Saturday 28 April 2012

Killing off the McCarthy heroine




"Mary McCarthy’s best and most satiric novel, A Charmed Life (1955), centers
on her autobiographical heroine, Martha Sinnott, and Martha’s ex-husband Miles
Murphy, who meet again in a sharply observed group of old friends.


A Charmed Life is based on actual events.  In the summer of 1954, McCarthy,
with her third husband, Bowden Broadwater, returned to Wellfleet, Massachusetts,
on Cape Cod, where her previous husband, Edmund Wilsohis fourth wife, Elena.  In the novel, Martha and John Sinnott unwisely return to
New Leeds (a name that suggests new leads in life and new leashes and restraints).
Their house is near the village where her brilliant, physically unattractive, harddrinking, short-tempered, difficult and domineering ex-husband Miles lives with
his current and quite worshipful wife, Helen.  During his marriage to Martha,
Miles liked to make love on the beach, despite her protests that “somebody would
come and catch them” (73).  But she had to admit that she’d always enjoyed the
risky sex.  Their marriage had ended scandalously when, after a violent argument
in the middle of the night, she fled in her nightgown and his car, and sought refuge
with John Sinnott.  Martha and Miles meet for the first time since their messy
divorce—inevitably, awkwardly and drunkenly—at the reading of Bérénice, when
her husband is in Boston and his wife is at home with their sick child."  Jeffrey Meyers


McCarthy and her third husband, Bowden Broadwater



RL. Did you kill off Martha because you’d become tired of the McCarthy heroine?
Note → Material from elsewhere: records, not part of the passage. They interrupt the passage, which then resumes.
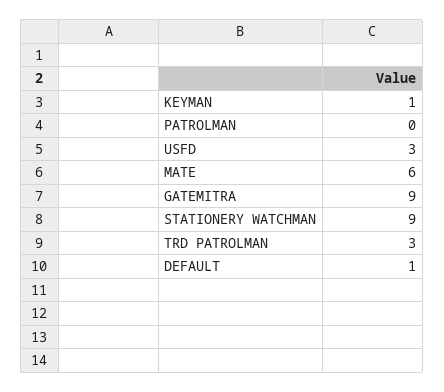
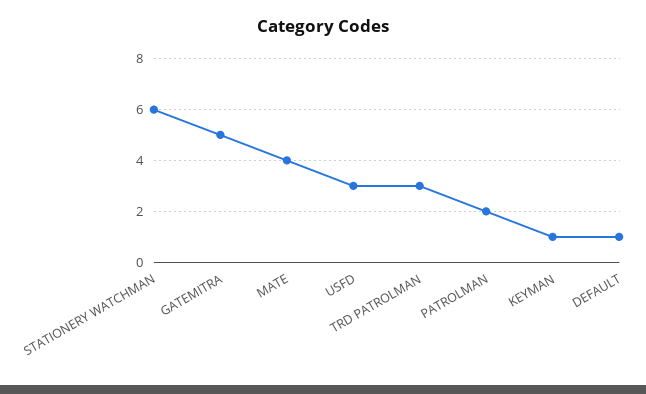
  {
    "KEYMAN": 1,
-   "PATROLMAN": 0,
+   "PATROLMAN": 2,
    "USFD": 3,
-   "MATE": 6,
+   "MATE": 4,
-   "GATEMITRA": 9,
+   "GATEMITRA": 5,
-   "STATIONERY WATCHMAN": 9,
+   "STATIONERY WATCHMAN": 6,
    "TRD PATROLMAN": 3,
    "DEFAULT": 1
  }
MM. Well, I think Martha’s death is justified by the novel’s development, in the sense that she makes a logical choice, out of step with the illogical world she’s part of, but her death was never intended as anything symbolic or sacrificial. But it is true, I was becoming bored of my heroines, for technical reasons really - no matter how I tried to disguise characters like Martha and Meg, or even Katy Norell and Domna Rejnev, in terms of their appearance and profession and so on, they always turned out to be too close to me, despite the surface differences. Also, in terms of viewpoint, the fictional stand- in was becoming far too limiting. After ‘A Charmed Life’, I really wanted to explore less direct forms, without any obvious representative. ‘The Group’ was my first attempt at this – so, for the reader, it becomes a matter of deciding which characters could be trusted and which couldn’t. Take Kay’s death, for instance – was it suicide or just an accident?  To my mind, I provided enough evidence in the book to suggest that it was clearly an accident. The fact that characters like Harald and Libby – who are shown to be completely conceited and self-deluded – believe it was suicide should be enough to convince anyone of the exact opposite.